Making sense of the COVID-19 pandemic: A qualitative longitudinal study investigating the first and second wave in Italy.

Heliyon

Tiziana Marinaci, Claudia Venuleo, Alessandro Gennaro, Gordon Sammut

Affiliations

  1. Laboratory of Applied Psychology and Intervention, Department of History, Society and Human Studies, University of Salento, Lecce, Italy.
  2. Department of Dynamic and Clinical Psychology, Sapienza University of Rome, Rome, Italy.
  3. Department of Psychology, University of Malta, Malta.

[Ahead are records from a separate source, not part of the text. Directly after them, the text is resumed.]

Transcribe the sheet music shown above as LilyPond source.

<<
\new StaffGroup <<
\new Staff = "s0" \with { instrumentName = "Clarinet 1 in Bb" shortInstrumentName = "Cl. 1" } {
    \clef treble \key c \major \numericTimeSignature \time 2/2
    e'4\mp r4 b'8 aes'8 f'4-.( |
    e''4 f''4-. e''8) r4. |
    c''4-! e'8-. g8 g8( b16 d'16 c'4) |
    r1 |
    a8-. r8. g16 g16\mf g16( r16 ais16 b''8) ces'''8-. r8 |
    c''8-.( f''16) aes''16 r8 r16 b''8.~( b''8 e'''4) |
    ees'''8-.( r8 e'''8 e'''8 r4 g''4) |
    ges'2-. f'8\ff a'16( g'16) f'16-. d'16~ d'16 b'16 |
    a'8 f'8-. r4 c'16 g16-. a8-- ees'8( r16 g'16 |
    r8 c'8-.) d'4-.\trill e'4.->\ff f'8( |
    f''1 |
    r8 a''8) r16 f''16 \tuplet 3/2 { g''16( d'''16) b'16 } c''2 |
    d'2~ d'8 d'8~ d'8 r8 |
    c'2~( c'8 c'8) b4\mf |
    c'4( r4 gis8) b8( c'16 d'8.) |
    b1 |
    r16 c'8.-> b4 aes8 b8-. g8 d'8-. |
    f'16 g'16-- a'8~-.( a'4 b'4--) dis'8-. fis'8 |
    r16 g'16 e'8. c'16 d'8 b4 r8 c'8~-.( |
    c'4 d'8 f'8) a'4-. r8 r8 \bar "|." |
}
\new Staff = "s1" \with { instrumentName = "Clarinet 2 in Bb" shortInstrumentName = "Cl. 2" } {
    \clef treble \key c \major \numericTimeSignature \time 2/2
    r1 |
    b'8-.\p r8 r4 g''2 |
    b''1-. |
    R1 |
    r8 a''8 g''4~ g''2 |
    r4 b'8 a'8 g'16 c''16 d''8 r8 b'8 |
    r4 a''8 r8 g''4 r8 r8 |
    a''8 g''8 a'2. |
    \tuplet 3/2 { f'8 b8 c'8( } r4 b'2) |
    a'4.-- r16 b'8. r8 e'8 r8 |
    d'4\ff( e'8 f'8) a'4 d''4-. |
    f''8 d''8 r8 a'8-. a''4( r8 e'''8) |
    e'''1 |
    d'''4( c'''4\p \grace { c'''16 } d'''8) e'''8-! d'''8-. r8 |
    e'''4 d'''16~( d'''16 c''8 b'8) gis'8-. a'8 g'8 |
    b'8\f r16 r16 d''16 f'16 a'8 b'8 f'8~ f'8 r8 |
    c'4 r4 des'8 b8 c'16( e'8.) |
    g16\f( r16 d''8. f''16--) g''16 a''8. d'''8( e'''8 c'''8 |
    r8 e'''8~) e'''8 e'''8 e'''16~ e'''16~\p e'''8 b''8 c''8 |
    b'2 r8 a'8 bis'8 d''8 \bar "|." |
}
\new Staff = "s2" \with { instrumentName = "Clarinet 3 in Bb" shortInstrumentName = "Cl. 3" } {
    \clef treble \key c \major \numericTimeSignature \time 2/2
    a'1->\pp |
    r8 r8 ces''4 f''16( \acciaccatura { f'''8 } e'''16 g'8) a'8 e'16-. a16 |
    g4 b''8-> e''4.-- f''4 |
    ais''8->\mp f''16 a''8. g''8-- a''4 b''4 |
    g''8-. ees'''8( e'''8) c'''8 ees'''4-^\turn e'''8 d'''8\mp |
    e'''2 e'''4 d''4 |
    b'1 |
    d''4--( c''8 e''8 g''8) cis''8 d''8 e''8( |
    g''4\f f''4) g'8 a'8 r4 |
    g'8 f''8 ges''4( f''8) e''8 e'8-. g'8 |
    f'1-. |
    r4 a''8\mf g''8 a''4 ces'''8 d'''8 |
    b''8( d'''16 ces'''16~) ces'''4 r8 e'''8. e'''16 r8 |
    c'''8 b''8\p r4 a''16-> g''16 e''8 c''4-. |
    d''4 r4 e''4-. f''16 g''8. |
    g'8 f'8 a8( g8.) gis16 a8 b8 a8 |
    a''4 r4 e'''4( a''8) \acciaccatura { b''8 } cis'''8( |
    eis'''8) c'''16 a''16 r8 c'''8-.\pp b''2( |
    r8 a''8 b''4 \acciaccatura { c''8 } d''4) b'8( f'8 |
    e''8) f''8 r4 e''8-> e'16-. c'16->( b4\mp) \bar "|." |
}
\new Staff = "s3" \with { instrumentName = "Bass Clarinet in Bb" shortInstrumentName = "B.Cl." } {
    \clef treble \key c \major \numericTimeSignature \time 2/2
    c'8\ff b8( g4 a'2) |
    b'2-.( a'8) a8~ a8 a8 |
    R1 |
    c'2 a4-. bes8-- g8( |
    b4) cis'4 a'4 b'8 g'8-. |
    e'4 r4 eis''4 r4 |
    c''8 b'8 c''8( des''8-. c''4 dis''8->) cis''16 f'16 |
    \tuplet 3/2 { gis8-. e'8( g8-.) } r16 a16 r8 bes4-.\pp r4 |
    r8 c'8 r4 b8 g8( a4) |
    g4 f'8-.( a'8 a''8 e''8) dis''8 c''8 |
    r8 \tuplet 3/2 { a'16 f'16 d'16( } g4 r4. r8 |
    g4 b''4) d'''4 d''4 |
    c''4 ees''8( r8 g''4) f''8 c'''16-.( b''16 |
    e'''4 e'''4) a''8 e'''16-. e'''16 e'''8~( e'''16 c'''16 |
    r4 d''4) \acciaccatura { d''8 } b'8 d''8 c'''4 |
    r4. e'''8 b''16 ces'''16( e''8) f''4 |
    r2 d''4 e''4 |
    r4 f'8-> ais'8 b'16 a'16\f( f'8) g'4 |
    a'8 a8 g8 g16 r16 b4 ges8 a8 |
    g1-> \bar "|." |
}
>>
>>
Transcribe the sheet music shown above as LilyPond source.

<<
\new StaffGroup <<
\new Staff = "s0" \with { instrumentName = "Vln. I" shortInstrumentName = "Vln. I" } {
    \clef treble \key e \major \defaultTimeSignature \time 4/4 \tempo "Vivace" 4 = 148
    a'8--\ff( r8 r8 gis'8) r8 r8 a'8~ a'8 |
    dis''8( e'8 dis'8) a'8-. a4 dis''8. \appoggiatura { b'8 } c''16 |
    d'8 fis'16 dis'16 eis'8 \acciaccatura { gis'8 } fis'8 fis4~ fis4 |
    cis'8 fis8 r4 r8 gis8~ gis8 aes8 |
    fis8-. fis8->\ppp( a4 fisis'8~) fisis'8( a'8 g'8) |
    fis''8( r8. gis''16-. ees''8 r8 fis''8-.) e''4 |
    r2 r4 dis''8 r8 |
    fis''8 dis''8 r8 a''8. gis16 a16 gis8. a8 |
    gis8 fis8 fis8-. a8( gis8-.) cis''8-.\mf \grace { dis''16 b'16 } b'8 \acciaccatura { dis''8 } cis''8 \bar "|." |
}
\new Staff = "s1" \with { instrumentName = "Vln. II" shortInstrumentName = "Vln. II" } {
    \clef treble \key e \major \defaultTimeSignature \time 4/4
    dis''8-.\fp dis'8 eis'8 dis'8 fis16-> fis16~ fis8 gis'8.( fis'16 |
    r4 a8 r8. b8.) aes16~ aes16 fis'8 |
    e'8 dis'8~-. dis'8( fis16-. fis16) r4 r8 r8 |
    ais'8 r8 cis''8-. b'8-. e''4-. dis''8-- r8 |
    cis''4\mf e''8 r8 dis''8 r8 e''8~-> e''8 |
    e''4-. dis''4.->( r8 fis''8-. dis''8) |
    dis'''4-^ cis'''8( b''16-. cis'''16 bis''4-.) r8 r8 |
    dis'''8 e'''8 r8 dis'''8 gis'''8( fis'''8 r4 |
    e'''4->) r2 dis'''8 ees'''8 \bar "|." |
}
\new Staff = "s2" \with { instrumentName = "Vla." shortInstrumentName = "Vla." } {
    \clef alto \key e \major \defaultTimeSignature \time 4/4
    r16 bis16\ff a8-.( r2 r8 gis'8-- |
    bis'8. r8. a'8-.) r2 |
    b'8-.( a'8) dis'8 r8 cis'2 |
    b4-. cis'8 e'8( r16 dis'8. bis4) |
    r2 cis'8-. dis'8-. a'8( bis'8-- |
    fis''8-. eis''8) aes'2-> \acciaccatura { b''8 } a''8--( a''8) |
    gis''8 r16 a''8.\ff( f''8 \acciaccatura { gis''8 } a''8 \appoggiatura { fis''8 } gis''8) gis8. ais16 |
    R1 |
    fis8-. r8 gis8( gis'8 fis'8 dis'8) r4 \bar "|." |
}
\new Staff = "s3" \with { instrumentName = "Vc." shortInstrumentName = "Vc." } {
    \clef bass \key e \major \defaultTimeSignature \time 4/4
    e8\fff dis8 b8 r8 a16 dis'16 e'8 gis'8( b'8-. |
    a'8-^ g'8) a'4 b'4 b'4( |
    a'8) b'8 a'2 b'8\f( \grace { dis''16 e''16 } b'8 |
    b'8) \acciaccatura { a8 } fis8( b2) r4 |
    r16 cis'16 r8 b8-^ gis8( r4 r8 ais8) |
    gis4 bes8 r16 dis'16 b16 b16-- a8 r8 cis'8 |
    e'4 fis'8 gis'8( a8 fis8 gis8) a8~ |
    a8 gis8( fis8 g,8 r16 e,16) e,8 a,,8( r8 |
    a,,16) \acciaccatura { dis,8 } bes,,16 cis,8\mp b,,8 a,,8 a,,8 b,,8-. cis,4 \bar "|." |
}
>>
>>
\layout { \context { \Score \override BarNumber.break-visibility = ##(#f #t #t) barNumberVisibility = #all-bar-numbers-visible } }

PMID: 34493989 PMCID: PMC8413190 DOI: 10.1016/j.heliyon.2021.e07891

Abstract

The COVID-19 pandemic further highlighted the crucial role of people's compliance for the success of measures designed to protect public health. Within the frame of Semiotic Cultural Psycho-social Theory, we discuss how the analysis of people's ways of making sense of the crisis scenario can help to identify the resources or constraints underlying the ways the citizens evaluate and comply with the anti-covid measures. This study aimed to examine how Italian adults interpreted what was happening in the first wave of the pandemic and how the interpretation varied in the period up to the beginning of the second wave. Diaries were collected for six months, from 11 April to 3 November 2020. Participants were periodically asked to talk about their life 'in the last few weeks'. A total number of 606 diaries were collected. The Automated Method for Content Analysis (ACASM) procedure was applied to the texts to detect the factorial dimensions - interpreted as the markers of latent dimensions of meanings- underpinning (dis)similarities in the respondents' discourses. ANOVA were applied to examine the dissimilarities in the association between factorial dimensions and production time. Findings show that significant transitions occurred over time in the main dimensions of meaning identified. Whereas the first phase was characterized by a focus on one's own daily life and the attempt to make sense of the changes occurring in the personal sphere, in the following phases the socio-economic impact of the crisis was brought to the fore, along with the hope to returning to the "normality" of the pre-rupture scenario. We argued that, despite the differences, a low sense of the interweaving between the personal and public sphere emerged in the accounts of the pandemic crisis throughout the sixth months considered; a split that, we speculate, can explain the "free for all" movement that occurred at the end of the first wave and the beginning of the second wave.

© 2021 Published by Elsevier Ltd.

Keywords: COVID-19; Diaries; Longitudinal qualitative study; Semiotic cultural psycho-social theory; Sensemaking

Conflict of interest statement

The authors declare no conflict of interest.